→ **Your task**:
Write out every line of the records below word for word, leaving out the pictures.

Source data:
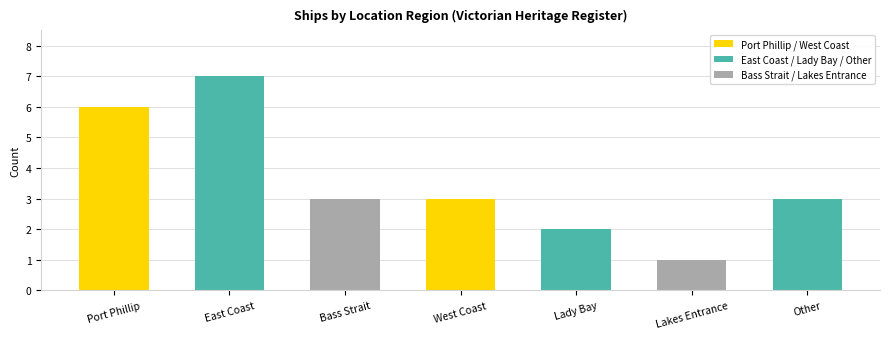

What value does the data have at West Coast?

3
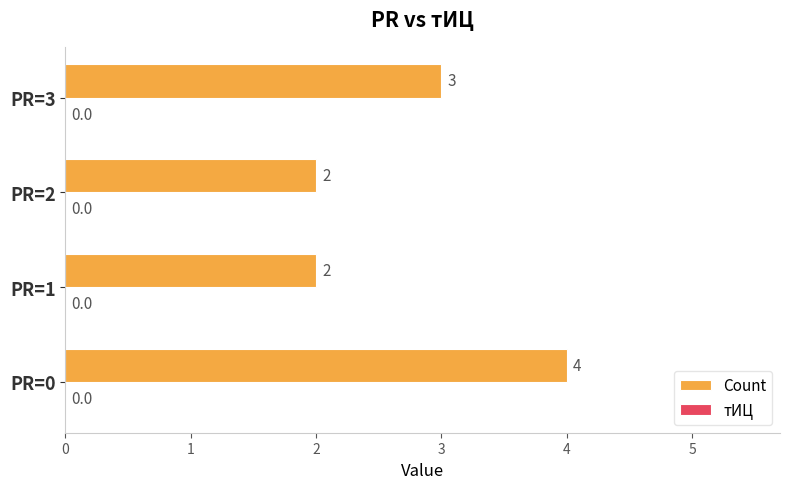

What is the average value?

3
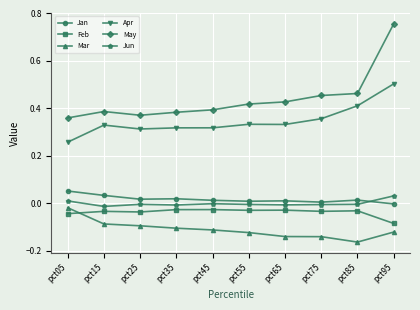

How many data points does each series have?

10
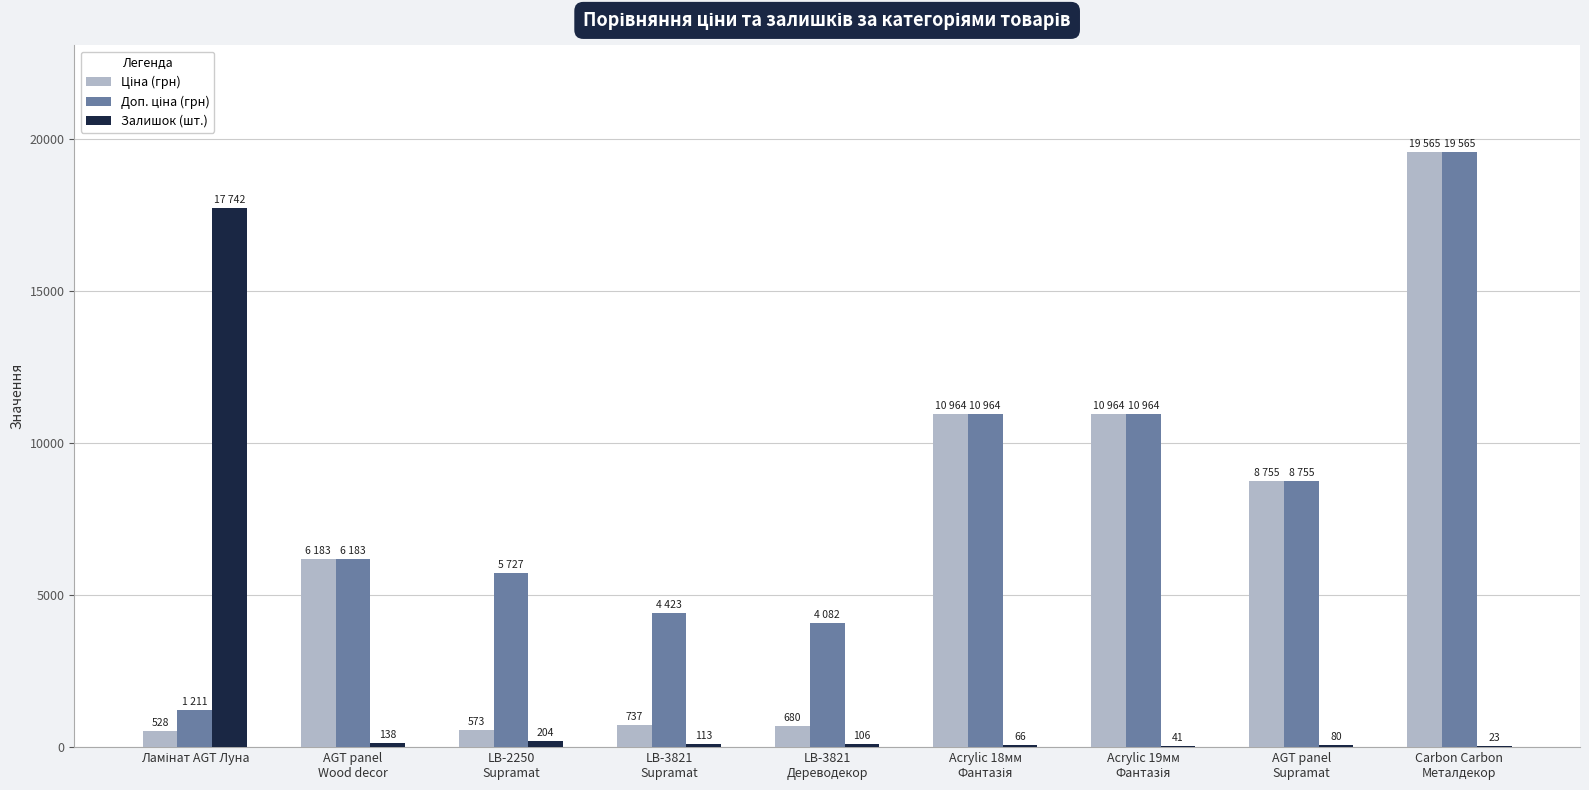

What is the maximum value shown in the chart?

19564.9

→ **Your solution**:
What value does the data have at West Coast?

3

What is the average value?

3

How many data points does each series have?

10

What is the maximum value shown in the chart?

19564.9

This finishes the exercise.